═════ Dataset content
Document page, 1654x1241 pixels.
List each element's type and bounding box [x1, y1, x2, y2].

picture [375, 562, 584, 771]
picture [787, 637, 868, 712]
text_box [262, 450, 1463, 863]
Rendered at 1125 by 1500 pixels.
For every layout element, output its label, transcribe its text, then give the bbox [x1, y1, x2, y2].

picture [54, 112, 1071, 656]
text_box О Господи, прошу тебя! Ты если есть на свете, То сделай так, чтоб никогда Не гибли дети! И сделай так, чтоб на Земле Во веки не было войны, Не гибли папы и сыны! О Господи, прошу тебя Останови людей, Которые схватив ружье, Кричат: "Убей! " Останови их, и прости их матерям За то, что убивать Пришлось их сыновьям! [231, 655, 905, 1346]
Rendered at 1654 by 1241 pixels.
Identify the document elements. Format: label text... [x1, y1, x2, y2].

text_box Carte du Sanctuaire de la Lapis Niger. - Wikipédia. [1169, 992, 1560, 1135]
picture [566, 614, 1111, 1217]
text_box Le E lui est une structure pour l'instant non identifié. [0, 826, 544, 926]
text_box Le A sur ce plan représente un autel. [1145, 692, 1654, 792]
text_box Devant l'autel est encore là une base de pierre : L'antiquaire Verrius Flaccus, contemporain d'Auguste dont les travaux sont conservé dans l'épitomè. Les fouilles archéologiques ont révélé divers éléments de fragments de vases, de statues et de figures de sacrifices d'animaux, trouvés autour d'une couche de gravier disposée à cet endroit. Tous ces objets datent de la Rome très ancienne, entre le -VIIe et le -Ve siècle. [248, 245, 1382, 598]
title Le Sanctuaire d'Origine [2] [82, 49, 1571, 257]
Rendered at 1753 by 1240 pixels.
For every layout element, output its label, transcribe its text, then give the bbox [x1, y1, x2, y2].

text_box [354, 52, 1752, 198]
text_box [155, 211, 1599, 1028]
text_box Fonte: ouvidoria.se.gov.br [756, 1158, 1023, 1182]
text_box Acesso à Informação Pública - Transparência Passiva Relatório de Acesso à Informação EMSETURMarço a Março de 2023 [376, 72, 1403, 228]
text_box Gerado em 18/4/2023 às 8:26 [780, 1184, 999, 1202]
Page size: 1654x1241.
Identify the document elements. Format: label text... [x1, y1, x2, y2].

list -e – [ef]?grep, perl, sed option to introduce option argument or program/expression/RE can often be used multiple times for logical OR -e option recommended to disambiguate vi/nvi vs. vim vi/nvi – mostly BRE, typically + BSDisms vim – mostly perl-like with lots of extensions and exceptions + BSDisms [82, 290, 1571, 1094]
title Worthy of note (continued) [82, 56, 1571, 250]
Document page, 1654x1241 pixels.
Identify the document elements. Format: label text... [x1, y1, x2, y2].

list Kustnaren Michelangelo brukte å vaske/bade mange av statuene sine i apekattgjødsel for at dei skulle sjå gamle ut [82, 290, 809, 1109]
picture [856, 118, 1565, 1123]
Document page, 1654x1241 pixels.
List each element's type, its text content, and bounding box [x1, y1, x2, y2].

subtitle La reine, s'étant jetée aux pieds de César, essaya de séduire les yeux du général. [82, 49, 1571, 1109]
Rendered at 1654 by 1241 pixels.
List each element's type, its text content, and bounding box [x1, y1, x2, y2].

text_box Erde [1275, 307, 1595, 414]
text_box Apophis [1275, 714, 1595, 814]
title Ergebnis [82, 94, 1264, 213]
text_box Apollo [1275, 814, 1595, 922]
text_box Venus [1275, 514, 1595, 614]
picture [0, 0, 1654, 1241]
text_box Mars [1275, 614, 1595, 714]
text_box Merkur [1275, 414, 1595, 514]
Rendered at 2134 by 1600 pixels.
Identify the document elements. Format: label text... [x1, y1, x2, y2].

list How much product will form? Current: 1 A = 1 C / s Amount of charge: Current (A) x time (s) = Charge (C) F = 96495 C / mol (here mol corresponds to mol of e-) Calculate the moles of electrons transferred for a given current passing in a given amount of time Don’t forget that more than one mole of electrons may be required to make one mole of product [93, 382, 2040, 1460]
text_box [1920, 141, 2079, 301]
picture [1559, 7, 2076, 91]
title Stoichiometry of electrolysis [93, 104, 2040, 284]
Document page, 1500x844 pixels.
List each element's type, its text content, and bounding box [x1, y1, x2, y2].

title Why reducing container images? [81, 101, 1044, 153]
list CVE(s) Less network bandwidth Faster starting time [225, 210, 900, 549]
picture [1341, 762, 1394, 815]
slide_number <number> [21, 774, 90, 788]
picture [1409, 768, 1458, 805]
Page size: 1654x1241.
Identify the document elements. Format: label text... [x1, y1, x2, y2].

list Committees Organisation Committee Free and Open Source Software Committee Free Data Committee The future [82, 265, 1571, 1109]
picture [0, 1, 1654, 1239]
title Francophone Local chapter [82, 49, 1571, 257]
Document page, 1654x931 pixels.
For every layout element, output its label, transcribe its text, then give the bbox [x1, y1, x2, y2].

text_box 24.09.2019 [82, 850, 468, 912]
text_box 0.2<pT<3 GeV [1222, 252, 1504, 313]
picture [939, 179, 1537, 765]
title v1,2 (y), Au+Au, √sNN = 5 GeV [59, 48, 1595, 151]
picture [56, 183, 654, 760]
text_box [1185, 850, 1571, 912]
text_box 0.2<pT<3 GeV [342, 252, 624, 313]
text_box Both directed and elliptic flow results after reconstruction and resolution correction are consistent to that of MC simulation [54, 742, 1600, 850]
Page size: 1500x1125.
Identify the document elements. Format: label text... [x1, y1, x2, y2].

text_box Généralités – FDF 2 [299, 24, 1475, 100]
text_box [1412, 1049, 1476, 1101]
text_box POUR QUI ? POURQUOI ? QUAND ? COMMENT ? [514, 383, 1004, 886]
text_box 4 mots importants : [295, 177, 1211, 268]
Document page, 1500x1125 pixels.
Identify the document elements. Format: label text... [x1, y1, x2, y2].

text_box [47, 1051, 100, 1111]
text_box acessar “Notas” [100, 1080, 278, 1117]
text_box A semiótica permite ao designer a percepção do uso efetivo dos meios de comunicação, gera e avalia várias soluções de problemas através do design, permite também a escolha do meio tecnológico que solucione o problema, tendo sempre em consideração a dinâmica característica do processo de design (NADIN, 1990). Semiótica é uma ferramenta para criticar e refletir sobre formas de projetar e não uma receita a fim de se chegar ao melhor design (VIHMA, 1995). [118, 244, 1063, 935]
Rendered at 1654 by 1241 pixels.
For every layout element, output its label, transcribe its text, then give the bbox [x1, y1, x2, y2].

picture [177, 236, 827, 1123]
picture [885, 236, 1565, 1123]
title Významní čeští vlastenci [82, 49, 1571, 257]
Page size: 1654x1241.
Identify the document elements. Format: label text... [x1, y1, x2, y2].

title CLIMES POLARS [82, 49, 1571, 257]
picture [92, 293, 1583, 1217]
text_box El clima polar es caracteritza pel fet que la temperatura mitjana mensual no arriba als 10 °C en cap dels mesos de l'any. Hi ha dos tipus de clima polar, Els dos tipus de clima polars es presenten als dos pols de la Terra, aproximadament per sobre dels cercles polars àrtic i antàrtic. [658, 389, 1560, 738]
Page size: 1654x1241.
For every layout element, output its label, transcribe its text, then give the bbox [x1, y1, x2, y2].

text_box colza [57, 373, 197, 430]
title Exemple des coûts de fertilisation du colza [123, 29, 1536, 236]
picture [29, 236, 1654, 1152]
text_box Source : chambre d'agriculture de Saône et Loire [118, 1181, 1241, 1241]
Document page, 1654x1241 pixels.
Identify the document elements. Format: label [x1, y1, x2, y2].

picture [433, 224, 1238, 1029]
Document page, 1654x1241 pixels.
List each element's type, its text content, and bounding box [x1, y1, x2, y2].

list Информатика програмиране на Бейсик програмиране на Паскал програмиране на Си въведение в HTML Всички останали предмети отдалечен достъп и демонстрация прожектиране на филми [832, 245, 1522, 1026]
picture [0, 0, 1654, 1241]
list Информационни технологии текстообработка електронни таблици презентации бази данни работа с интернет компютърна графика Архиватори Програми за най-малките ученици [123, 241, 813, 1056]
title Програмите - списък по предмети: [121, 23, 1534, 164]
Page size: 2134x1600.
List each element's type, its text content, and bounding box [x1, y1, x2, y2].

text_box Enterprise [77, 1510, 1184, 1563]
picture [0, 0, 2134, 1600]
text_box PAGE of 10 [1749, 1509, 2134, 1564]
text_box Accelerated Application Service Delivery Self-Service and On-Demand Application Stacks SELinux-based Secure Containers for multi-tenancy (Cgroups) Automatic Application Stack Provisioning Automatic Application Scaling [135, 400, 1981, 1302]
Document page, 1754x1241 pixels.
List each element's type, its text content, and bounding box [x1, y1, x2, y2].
══════════
The task: Set down the material exactly from its start through the line containing "text_box [262, 450, 1463, 863]", both ends included.

Answer to the exercise:
Document page, 1654x1241 pixels.
List each element's type and bounding box [x1, y1, x2, y2].

picture [375, 562, 584, 771]
picture [787, 637, 868, 712]
text_box [262, 450, 1463, 863]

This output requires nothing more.